Omit the images and retype the records verbatim.

BEGIN Provided material

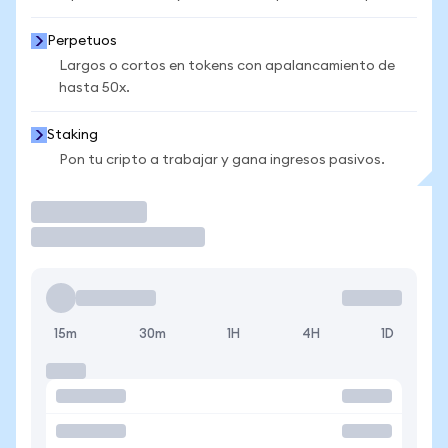
Perpetuos
Largos o cortos en tokens con apalancamiento de
hasta 50x.
Staking
Pon tu cripto a trabajar y gana ingresos pasivos.
Operar
15m
30m
1H
4H
1D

END Provided material

**Answer for the task:**
Perpetuos
Largos o cortos en tokens con apalancamiento de
hasta 50x.
Staking
Pon tu cripto a trabajar y gana ingresos pasivos.
Operar
15m
30m
1H
4H
1D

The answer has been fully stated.